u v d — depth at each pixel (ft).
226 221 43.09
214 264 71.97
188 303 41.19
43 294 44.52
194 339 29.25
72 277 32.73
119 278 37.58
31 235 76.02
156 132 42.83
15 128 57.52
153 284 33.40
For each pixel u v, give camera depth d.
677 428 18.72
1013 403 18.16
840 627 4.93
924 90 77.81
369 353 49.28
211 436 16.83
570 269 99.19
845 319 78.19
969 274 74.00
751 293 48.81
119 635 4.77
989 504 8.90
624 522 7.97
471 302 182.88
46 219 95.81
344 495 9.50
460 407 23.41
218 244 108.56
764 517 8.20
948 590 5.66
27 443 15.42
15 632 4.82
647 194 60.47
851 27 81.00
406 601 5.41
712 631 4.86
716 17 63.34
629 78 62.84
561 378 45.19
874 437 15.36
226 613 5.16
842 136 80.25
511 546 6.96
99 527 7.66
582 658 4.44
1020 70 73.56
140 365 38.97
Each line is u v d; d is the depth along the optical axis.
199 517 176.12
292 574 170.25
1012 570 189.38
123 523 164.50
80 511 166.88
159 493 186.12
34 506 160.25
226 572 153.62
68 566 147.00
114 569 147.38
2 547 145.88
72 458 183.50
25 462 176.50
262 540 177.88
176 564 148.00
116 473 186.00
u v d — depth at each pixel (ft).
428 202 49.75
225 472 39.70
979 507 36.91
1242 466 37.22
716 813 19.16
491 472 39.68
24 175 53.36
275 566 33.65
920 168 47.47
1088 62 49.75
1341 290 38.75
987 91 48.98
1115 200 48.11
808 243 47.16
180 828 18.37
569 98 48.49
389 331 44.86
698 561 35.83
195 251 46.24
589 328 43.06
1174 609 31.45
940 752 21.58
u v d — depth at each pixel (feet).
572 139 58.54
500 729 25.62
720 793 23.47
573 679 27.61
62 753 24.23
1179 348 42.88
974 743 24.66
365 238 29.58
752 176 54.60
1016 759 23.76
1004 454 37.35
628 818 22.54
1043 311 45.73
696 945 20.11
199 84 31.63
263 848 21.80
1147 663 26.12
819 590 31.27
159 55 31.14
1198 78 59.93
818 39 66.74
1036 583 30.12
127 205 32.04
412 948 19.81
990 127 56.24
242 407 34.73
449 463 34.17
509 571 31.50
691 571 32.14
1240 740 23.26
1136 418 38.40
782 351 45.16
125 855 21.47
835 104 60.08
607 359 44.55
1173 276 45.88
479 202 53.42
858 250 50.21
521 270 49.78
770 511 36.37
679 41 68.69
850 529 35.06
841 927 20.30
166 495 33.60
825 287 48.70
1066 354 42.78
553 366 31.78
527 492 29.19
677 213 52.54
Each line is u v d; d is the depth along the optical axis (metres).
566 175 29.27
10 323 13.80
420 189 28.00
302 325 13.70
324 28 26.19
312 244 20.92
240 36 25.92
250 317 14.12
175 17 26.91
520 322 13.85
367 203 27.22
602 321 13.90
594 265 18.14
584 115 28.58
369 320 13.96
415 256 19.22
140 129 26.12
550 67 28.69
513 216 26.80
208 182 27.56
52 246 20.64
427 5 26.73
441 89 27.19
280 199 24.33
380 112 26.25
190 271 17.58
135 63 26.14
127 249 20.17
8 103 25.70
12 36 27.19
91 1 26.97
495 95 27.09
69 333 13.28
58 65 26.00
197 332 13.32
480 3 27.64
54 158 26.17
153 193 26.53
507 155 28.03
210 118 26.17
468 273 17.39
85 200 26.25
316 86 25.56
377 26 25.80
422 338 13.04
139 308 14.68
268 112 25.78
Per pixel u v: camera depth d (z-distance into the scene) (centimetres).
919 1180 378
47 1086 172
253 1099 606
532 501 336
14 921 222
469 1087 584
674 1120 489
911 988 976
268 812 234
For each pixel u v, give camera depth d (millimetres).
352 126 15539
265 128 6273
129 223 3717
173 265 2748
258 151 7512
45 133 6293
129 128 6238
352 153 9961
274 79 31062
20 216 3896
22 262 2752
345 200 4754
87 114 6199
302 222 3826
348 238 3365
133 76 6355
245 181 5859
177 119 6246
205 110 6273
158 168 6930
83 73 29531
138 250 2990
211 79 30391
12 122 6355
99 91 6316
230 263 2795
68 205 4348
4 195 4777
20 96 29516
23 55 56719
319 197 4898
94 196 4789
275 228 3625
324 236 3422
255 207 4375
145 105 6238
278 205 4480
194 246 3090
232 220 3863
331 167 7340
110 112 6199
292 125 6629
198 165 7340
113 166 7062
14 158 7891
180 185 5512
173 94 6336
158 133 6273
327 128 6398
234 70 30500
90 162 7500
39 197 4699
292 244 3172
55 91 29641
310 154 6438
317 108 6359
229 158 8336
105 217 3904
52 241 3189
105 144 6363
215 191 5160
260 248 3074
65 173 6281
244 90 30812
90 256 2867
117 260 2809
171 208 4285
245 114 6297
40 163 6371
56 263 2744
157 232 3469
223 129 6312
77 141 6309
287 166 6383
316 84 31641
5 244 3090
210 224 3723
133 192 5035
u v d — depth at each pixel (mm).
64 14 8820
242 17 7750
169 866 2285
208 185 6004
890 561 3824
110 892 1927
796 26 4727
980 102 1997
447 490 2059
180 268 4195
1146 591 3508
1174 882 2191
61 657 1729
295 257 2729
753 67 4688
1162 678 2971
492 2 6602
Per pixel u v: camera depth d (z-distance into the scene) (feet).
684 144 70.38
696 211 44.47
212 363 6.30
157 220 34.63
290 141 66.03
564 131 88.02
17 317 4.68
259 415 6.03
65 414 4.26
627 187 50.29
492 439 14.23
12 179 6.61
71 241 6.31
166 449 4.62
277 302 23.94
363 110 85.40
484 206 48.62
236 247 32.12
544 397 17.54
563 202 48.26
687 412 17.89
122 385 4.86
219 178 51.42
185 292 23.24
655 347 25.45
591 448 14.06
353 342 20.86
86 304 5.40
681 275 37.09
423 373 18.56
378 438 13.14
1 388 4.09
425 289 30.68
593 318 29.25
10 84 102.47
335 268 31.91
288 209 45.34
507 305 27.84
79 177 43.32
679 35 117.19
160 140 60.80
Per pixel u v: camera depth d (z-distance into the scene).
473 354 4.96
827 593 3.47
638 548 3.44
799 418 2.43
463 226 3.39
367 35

Description of the task:
Please print the lines from the start of the records up to and including the line with "1066 354 42.78", copying each one exactly and leaving out the rest.

Exercise result:
u v d — depth at each pixel (ft).
226 221 43.09
214 264 71.97
188 303 41.19
43 294 44.52
194 339 29.25
72 277 32.73
119 278 37.58
31 235 76.02
156 132 42.83
15 128 57.52
153 284 33.40
For each pixel u v, give camera depth d.
677 428 18.72
1013 403 18.16
840 627 4.93
924 90 77.81
369 353 49.28
211 436 16.83
570 269 99.19
845 319 78.19
969 274 74.00
751 293 48.81
119 635 4.77
989 504 8.90
624 522 7.97
471 302 182.88
46 219 95.81
344 495 9.50
460 407 23.41
218 244 108.56
764 517 8.20
948 590 5.66
27 443 15.42
15 632 4.82
647 194 60.47
851 27 81.00
406 601 5.41
712 631 4.86
716 17 63.34
629 78 62.84
561 378 45.19
874 437 15.36
226 613 5.16
842 136 80.25
511 546 6.96
99 527 7.66
582 658 4.44
1020 70 73.56
140 365 38.97
Each line is u v d; d is the depth along the optical axis.
199 517 176.12
292 574 170.25
1012 570 189.38
123 523 164.50
80 511 166.88
159 493 186.12
34 506 160.25
226 572 153.62
68 566 147.00
114 569 147.38
2 547 145.88
72 458 183.50
25 462 176.50
262 540 177.88
176 564 148.00
116 473 186.00
u v d — depth at each pixel (ft).
428 202 49.75
225 472 39.70
979 507 36.91
1242 466 37.22
716 813 19.16
491 472 39.68
24 175 53.36
275 566 33.65
920 168 47.47
1088 62 49.75
1341 290 38.75
987 91 48.98
1115 200 48.11
808 243 47.16
180 828 18.37
569 98 48.49
389 331 44.86
698 561 35.83
195 251 46.24
589 328 43.06
1174 609 31.45
940 752 21.58
u v d — depth at each pixel (feet).
572 139 58.54
500 729 25.62
720 793 23.47
573 679 27.61
62 753 24.23
1179 348 42.88
974 743 24.66
365 238 29.58
752 176 54.60
1016 759 23.76
1004 454 37.35
628 818 22.54
1043 311 45.73
696 945 20.11
199 84 31.63
263 848 21.80
1147 663 26.12
819 590 31.27
159 55 31.14
1198 78 59.93
818 39 66.74
1036 583 30.12
127 205 32.04
412 948 19.81
990 127 56.24
242 407 34.73
449 463 34.17
509 571 31.50
691 571 32.14
1240 740 23.26
1136 418 38.40
782 351 45.16
125 855 21.47
835 104 60.08
607 359 44.55
1173 276 45.88
479 202 53.42
858 250 50.21
521 270 49.78
770 511 36.37
679 41 68.69
850 529 35.06
841 927 20.30
166 495 33.60
825 287 48.70
1066 354 42.78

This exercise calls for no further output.